The teenage gunman in the 2022 mass murder at Robb elementary school in Uvalde, Texas, began his formal education as a bright learner before years of escalating academic and behavioral troubles preceded him opening fire on a fourth-grade classroom, according to records released on Monday.
The school files reveal in greater detail 18-year-old Salvador Ramos’ downward spiral that authorities have well documented since the attack that killed 19 children and two teachers. One assessment shows Ramos was described as a “motivated thinker and learner” in kindergarten, but by middle school, he was suspended or written up multiple times for harassment, bullying and failing to meet the minimum statewide testing standards.
In October 2021 – seven months before the shooting – Ramos withdrew from high school because of “poor academic performance, lack of attendance” and records showed he had failing grades in nearly all classes.
The records are among thousands of pages released by the Uvalde consolidated independent school district after a yearslong legal battle to withhold documents connected to one of the deadliest classroom attacks in US history.
Many of the documents offer scant new revelations surrounding the attack and the gunman, whose troubled history has been laid out in previous state and federal investigations. Nor do the records – which do not include any video from the day of the shooting – shed light on the hesitant and widely criticized police response.
The documents include the personnel file of former Uvalde schools police chief Pete Arredondo, one of two officers facing criminal charges over the slow law enforcement response, and emails to and from school administrators in the days and weeks after the attack.
At 11.40am on the day of the shooting, Arredondo received a text from a school district secretary noting that another employee reported hearing gunfire outside the school.
“They went ahead and locked themselves down,” the text to Arredondo read.
Arredondo and Adrian Gonzales, another former Uvalde school district officer, are the only responding officers who face criminal charges for their actions that day. They both have pleaded not guilty to multiple counts of child endangerment and abandonment and await trial.
Media organizations, including the Associated Press, sued the district and county in 2022 for the release of their records related to the mass shooting that killed 19 students and two teachers. A Texas appeals court in July upheld a lower court’s ruling that the records must be released.
The records are not the public’s first glimpse inside one of the nation’s deadliest mass shootings and the slow law enforcement response that has been widely condemned. Last year, city officials in Uvalde released police body-cam videos and recordings of 911 calls.
Ramos’ academic records showed a student who as a kindergartener was described as “a remarkable little boy” who was a “very hard worker”, but he went on to be suspended multiple times in junior high, was classified as “at risk” by ninth grade, and withdrew from high school because of “poor academic performance”.

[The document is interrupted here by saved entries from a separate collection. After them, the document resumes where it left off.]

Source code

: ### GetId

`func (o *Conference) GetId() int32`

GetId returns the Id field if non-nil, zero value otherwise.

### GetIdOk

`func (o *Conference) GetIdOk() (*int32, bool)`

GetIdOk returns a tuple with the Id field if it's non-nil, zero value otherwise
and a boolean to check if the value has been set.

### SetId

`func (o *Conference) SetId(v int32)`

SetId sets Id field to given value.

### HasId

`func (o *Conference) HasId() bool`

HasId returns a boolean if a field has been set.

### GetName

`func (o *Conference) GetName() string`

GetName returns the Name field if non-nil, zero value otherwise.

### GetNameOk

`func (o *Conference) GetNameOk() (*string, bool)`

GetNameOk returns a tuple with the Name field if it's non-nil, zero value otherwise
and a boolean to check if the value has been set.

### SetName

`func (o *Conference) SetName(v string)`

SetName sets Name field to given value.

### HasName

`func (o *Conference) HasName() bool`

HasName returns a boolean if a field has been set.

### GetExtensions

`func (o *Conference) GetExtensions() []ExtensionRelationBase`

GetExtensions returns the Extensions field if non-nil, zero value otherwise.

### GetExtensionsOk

Text messages between a group of Uvalde school staffers show in the days after the shooting, officials briefly noted criticisms of the response but avoided responding via text message. One exchange noted a law enforcement timeline that included a 77-minute delay. Another referenced a news article where a Texas public safety department spokesperson was pressed on the delayed response.
On 12 June, a fourth-grade teacher who was inside the school during the shooting told superintendent Hal Harrell in an email that surviving staff members were being ignored by the district.
That teacher, Lynn Deming, described taking students inside from recess when they heard gunshots and then bullets “came through my windows”.
Deming said she tried to lay in front of her students so that she could block them from Ramos’s gunfire.
“I had shrapnel in my back from when he had shot in my window, I had blood all over the back of me, but I tried to stay calm for my students,” she wrote. “I needed my students to hear that they were loved in case it was the last thing they ever heard.”